Leetcode POTDs

Problem 1381 Design a Stack With Increment Operation

Posted on Oct 25, 2024 8 mins

Stack Design Array

Table of Contents

Problem Statement

Link - Problem 1381

Question

Design a stack that supports increment operations on its elements.

Implement the CustomStack class:

CustomStack(int maxSize) Initializes the object with maxSize which is the maximum number of elements in the stack.
void push(int x) Adds x to the top of the stack if the stack has not reached the maxSize.
int pop() Pops and returns the top of the stack or -1 if the stack is empty.
void inc(int k, int val) Increments the bottom k elements of the stack by val. If there are less than k elements in the stack, increment all the elements in the stack.

Example 1

Input
["CustomStack","push","push","pop","push","push","push","increment","increment","pop","pop","pop","pop"]
[[3],[1],[2],[],[2],[3],[4],[5,100],[2,100],[],[],[],[]]
Output
[null,null,null,2,null,null,null,null,null,103,202,201,-1]
Explanation
CustomStack stk = new CustomStack(3); // Stack is Empty []
stk.push(1);                          // stack becomes [1]
stk.push(2);                          // stack becomes [1, 2]
stk.pop();                            // return 2 --> Return top of the stack 2, stack becomes [1]
stk.push(2);                          // stack becomes [1, 2]
stk.push(3);                          // stack becomes [1, 2, 3]
stk.push(4);                          // stack still [1, 2, 3], Do not add another elements as size is 4
stk.increment(5, 100);                // stack becomes [101, 102, 103]
stk.increment(2, 100);                // stack becomes [201, 202, 103]
stk.pop();                            // return 103 --> Return top of the stack 103, stack becomes [201, 202]
stk.pop();                            // return 202 --> Return top of the stack 202, stack becomes [201]
stk.pop();                            // return 201 --> Return top of the stack 201, stack becomes []
stk.pop();                            // return -1 --> Stack is empty return -1.

▶ [Provided records]
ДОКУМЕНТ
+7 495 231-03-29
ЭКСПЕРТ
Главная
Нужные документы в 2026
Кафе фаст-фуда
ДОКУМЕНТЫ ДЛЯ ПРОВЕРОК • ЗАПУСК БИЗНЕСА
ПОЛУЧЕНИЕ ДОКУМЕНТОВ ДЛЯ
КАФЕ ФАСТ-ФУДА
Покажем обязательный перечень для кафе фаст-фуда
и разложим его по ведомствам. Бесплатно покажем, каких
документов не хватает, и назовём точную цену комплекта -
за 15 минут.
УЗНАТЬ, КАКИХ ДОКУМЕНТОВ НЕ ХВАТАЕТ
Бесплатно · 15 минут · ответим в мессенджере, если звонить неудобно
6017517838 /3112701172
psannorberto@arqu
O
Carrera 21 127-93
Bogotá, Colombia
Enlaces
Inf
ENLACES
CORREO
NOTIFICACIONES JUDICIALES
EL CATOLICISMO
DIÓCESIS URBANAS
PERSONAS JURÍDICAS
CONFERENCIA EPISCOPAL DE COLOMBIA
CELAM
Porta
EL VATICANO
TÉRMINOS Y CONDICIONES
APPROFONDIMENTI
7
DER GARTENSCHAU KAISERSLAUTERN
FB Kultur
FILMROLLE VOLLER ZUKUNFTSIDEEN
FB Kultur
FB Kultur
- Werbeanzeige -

▶ [Requirement] Restate the stack design problem from the words containing "Design a stack that" through "reached the maxSize.", switching every "maxSize" to "capacity".

▶ [Result of the task]
Design a stack that supports increment operations on its elements.

Implement the CustomStack class:

CustomStack(int capacity) Initializes the object with capacity which is the maximum number of elements in the stack.
void push(int x) Adds x to the top of the stack if the stack has not reached the capacity.